[[ Record excerpts open ]]

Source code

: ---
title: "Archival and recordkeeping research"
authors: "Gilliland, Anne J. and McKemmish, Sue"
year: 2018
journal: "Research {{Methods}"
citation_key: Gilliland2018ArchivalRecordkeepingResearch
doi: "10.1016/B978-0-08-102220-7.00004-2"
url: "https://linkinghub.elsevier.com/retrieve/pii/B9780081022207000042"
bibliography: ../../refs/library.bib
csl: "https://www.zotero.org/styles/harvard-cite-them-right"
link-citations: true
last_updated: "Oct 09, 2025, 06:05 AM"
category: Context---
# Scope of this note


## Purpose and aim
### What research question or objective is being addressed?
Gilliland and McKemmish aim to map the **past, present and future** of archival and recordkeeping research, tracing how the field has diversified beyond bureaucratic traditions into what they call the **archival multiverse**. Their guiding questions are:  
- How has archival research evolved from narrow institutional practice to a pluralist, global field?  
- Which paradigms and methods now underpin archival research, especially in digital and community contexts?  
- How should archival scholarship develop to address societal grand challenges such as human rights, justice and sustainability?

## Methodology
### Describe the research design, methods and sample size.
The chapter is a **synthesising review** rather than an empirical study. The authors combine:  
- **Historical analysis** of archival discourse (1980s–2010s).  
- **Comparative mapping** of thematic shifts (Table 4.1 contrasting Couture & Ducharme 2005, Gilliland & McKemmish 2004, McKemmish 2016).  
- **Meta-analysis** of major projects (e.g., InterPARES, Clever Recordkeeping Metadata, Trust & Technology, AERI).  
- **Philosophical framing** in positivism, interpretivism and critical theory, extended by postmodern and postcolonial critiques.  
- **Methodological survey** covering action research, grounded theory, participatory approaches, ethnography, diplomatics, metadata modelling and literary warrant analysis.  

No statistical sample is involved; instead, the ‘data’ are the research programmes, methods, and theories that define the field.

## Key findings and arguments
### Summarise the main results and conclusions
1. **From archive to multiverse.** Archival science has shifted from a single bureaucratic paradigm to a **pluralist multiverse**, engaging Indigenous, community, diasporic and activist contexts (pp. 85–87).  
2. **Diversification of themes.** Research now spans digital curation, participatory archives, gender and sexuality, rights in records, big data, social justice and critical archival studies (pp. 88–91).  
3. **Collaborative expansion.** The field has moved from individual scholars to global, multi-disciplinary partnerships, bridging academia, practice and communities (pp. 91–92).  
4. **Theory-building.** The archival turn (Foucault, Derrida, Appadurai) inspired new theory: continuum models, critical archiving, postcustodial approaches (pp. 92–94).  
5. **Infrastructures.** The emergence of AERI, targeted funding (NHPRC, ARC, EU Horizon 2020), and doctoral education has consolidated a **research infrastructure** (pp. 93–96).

[[ Record excerpts closed ]]

Exercise: Reproduce exactly the section above that begins at the line containing "1. **From archive" and ends at the line containing "2. **Diversification of", leaving out all other lines.

Answer space:
1. **From archive to multiverse.** Archival science has shifted from a single bureaucratic paradigm to a **pluralist multiverse**, engaging Indigenous, community, diasporic and activist contexts (pp. 85–87).  
2. **Diversification of themes.** Research now spans digital curation, participatory archives, gender and sexuality, rights in records, big data, social justice and critical archival studies (pp. 88–91).  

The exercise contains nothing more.